As we’ve been following since January 2012, the DOJ announced yesterday the final settlement with generic drug manufacturer Ranbaxy, bringing to a close the DOJ’s investigation of claims that the company introduced certain batches of adulterated drugs into the U.S. marketplace years ago. Ranbaxy is probably best known for the sale of the generic version of the blockbuster drug Lipitor. The $500 million settlement is being touted as the “largest drug safety settlement to date.”
As part of the settlement, Ranbaxy pled guilty to three felony Food, Drug and Cosmetic Act counts and four felony counts of knowingly making material false statements to the FDA, according to the DOJ press release. According to Rod J. Rosenstein, U.S. Attorney for the District of Maryland, “This is the largest false claims case ever prosecuted in the District of Maryland, and the nation’s largest financial penalty paid by a generic pharmaceutical company for FDCA violations.” As we highlighted in our previous post, the international component of this investigation — all manufacturing facilities at issue were located in India — seem particularly noteworthy and suggest a more aggressive international stance on the part of the FDA. As acting assistant attorney general for the DOJ Civil Division, Stuart F. Delery, stated, “We will continue to work with our law-enforcement partners to ensure that all manufacturers of drugs approved by the FDA for sale in the United States, both domestic and foreign, follow the FDA guidelines that protect all of us.”
Ranbaxy will pay a criminal fine and forfeiture totaling $150 million and civil settlement of $350 million, $231.8 million of which will go to the federal government, $118.2 million to the participating states, and approximately $48.6 to the qui tam whistleblower, a former Ranbaxy executive.

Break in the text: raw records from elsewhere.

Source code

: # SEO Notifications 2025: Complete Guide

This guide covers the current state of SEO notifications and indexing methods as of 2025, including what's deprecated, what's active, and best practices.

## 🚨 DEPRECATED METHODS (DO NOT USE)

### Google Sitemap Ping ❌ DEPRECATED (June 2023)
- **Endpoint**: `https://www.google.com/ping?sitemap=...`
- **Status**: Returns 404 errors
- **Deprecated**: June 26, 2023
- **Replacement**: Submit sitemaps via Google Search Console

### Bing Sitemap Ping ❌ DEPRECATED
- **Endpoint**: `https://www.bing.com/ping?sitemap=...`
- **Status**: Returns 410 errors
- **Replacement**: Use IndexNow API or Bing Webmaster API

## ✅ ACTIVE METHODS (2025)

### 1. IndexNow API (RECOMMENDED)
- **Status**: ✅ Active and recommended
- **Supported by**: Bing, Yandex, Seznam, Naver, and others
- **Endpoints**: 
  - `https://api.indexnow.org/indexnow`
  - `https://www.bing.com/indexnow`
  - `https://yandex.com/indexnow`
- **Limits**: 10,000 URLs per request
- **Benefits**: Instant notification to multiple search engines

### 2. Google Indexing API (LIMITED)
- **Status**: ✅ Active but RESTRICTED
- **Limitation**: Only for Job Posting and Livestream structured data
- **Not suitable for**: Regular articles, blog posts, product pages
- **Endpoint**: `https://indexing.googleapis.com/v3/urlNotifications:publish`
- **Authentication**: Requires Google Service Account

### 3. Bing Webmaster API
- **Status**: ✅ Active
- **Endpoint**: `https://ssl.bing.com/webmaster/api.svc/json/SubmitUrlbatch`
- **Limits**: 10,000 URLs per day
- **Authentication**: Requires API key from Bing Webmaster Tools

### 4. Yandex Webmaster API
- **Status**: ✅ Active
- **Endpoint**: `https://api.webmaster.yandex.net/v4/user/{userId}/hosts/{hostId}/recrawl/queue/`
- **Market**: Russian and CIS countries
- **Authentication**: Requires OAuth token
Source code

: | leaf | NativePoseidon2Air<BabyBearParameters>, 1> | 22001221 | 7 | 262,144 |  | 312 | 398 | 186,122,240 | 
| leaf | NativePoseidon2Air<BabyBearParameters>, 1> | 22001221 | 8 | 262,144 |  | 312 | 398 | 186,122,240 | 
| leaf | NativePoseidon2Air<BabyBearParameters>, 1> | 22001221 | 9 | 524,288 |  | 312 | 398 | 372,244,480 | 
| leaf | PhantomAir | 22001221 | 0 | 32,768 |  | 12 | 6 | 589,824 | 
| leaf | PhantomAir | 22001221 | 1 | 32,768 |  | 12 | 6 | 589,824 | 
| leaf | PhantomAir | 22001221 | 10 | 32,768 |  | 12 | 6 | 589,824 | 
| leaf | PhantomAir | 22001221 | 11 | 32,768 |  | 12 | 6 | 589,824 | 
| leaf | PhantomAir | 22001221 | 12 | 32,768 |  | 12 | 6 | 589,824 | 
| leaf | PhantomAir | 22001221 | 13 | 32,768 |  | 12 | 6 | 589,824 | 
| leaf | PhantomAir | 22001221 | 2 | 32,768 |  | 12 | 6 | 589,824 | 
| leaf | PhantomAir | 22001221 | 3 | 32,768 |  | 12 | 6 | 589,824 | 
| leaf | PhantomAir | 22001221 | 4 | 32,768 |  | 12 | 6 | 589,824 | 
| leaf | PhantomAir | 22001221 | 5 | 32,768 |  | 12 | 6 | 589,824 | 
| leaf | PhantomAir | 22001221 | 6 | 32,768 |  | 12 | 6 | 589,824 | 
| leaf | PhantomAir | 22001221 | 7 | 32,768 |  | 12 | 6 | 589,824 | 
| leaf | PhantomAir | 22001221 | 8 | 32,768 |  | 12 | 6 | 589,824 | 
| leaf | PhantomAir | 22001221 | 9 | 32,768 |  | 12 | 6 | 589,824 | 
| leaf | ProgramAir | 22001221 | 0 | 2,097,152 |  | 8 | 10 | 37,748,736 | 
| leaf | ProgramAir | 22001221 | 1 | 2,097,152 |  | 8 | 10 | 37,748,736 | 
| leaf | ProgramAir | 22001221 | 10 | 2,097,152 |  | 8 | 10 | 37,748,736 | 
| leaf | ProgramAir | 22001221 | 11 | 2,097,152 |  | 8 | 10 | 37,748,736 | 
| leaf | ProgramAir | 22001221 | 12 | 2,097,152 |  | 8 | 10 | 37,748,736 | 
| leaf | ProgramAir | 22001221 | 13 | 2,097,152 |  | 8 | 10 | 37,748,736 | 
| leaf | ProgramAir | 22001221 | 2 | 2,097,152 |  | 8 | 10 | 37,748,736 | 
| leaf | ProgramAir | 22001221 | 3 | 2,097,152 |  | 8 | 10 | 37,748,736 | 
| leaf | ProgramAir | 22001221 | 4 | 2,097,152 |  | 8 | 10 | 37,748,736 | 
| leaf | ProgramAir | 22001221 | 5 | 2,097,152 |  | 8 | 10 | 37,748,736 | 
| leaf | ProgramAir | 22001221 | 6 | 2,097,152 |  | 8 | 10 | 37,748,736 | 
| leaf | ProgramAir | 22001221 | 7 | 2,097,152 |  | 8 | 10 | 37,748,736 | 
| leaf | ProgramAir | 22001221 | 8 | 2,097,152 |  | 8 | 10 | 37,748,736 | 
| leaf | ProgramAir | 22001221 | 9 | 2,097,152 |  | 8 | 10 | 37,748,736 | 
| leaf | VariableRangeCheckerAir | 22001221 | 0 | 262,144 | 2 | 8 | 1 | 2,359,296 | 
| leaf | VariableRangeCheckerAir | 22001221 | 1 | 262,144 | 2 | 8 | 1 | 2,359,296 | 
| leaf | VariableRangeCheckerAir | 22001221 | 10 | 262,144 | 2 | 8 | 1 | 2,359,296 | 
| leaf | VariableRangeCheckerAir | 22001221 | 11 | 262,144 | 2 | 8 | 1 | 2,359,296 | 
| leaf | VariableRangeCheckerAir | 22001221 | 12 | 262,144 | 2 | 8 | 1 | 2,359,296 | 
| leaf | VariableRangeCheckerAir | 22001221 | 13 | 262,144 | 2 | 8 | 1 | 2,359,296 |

Whether the Ranbaxy settlement indicates a growing trend in broad-reaching international enforcement of FDA violations remains to be seen, but it is likely that the DOJ and FDA will continue to work together if these are the results they can achieve. Companies thus should be ever more vigilant in their risk management assessments and consider proactive measures to eliminate, or at least reduce, their exposure to aggressive government FCA actions.